Last Updated: 2017-05-09 17:42:21 UTC
by Johannes Ullrich (Version: 1)
It is Microsoft patch Tuesday again, and back are the difficulties to make sense of the way vulnerability information is organized. The Security Update Guide lists a total of 243 security updates, but note how for each product (e.g. Microsoft Edge) we have different platforms listed. These are patches that fix the same group of vulnerabilities but for different platforms.
According to the Security Advisories page, Microsoft released 3 advisories today, and one yesterday. The Security Guidance page has a few more (but some of the links are currently broken). Here are the highlights:
Advisory 4022345: If you installed Windows 10 or Server 2016, but never logged on, then it is possible that your system isn't checking for updates. This is probably not a big deal for most people, but if you deploy large sets of machines, for example in cloud environments, and never log in, then this may be a problem.
Advisory 4021279: .Net Core, ASP.Net Core Privilege Escalation: This is an update to various .Net core packages. If you used a vulnerable package in your project, then your project may be vulnerable. To fix this, you not only need to update .Net Core, but you will also need to update the dependencies in your project. This will require editing the respective project configuration file which specifies the version included.
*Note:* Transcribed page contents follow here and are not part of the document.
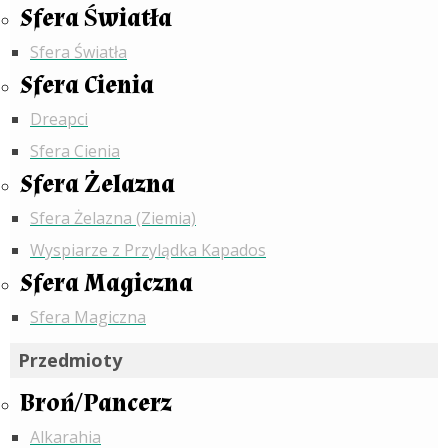
Sfera Światła
Sfera Światła
Sfera Cienia
Dreapci
Sfera Cienia
Sfera Żelazna
Sfera Żelazna (Ziemia)
Wyspiarze z Przylądka Kapados
Sfera Magiczna
Sfera Magiczna
Przedmioty
Broń/Pancerz
Alkarahia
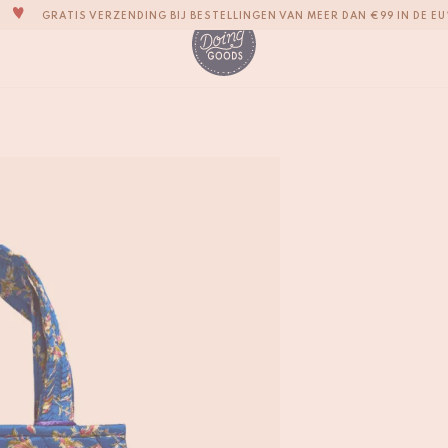
GRATIS VERZENDING BIJ BESTELLINGEN VAN MEER DAN €99 IN DE EU
EEN SCHATKIST VOL IMPERFECTE EN LEUKE WOONACCESSOIRES
WE STREVEN ERNAAR JE ITEMS BINNEN 1 TOT 2 WERKDAGEN TE VERZE
AL ONZE PRODUCTEN ZIJN 100% HANDGEMAAKT
Yuki Yuki Sari Bag -
€
24,-
ONZE NIEUWE COLLECTIE SARI SARI IS NU VERKRIJGBAAR!
WIJ ZIJN TROTS OP ONZE B CORP-CERTIFICERING!
GRATIS VERZENDING BIJ BESTELLINGEN VAN MEER DAN €99 IN DE EU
Advisory 4010323: No more SHA-1 in Internet Explorer 11 and Edge.
Now the probably most interesting advisory came yesterday, a day before the official patch Tuesday. Turns out that Microsoft's Malware Protection engine had a remote code execution vulnerability that could be triggered by it scanning a crafted binary. This vulnerability turned the security software against the user. This vulnerability got quite a bit of press after Tavis Ormandy hinted about it in a widely distributed tweet on Friday. In the end, this will likely not be as catastrophic as many made it seem. First of all, there is currently no public exploit. Secondly, but the time to read this, you are very likely patched. This patch will be applied as part of Microsoft's regular signature update. It is not a patch that you specifically have to apply. Windows should check for updated signatures at least once a day. If it skips an update, then maybe it will take another day. But there is currently no public exploit, so don't panic. You probably have plenty of other issues to worry about. Just let this one work itself up.
And Adobe, of course, patched Flash, which also affects Internet Explorer and Edge.